Kaufmann's photos progressed from a canyon to piles of drugs to Mexican migrants, as he attempted to dramatize the horrors immigrants from Mexico had brought to Barnett's ranch, and by extension, to America. He then read quotes from my Salon.com article, attempting to paint me as an out-of-touch liberal. However, he attributed a quote to me that was actually by former Rep. Tom Tancredo, one of the most anti-immigrant politicians in American history. I recognized that the quote was not mine and demanded that Kaufmann show it to me. He initially refused, but Roll forced him to produce the quote. It turned out I was right.

When Kaufmann was exposed before the jury for misquoting me, his credibility was tainted for the remainder of the trial. I went on to describe for the jury how Barnett had boasted to me about taking migrants hostage, and how he told me that two members of a group run by former KKK leader David Duke had volunteered to help him on his ranch (he refused only because he didn't want to risk bad publicity). When I was done, Roll politely excused me from the court.
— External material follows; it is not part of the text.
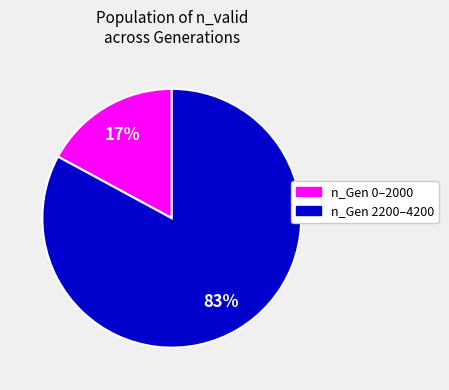

Is there any slice that represents more than half of the pie?

Yes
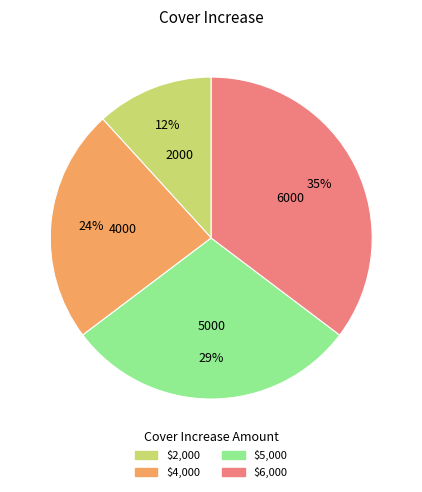

Does any single category account for the majority?

No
As the trial proceeded, the threats against Roll poured in. Meanwhile, Barnett was portrayed as a victim hero by Lou Dobbs and Glenn Beck, who hosted him for a friendly interview."I don't know what country I'm living in anymore," Beck said to Barnett. "You have a right to protect your property."

In the end, the jury delivered justice to the migrants Barnett attacked, ordering Barnett to pay them $73 thousand in damages. From what I could tell, Roll handled his courtroom and a challenging trial with professionalism and courage.

Roll spent a substantial part of his judicial career in a climate of violence and political extremism, and would die in it too. He was not the only person killed in Arizona's hyper- charged, hate-filled environment, and unfortunately, he probably won't be the last.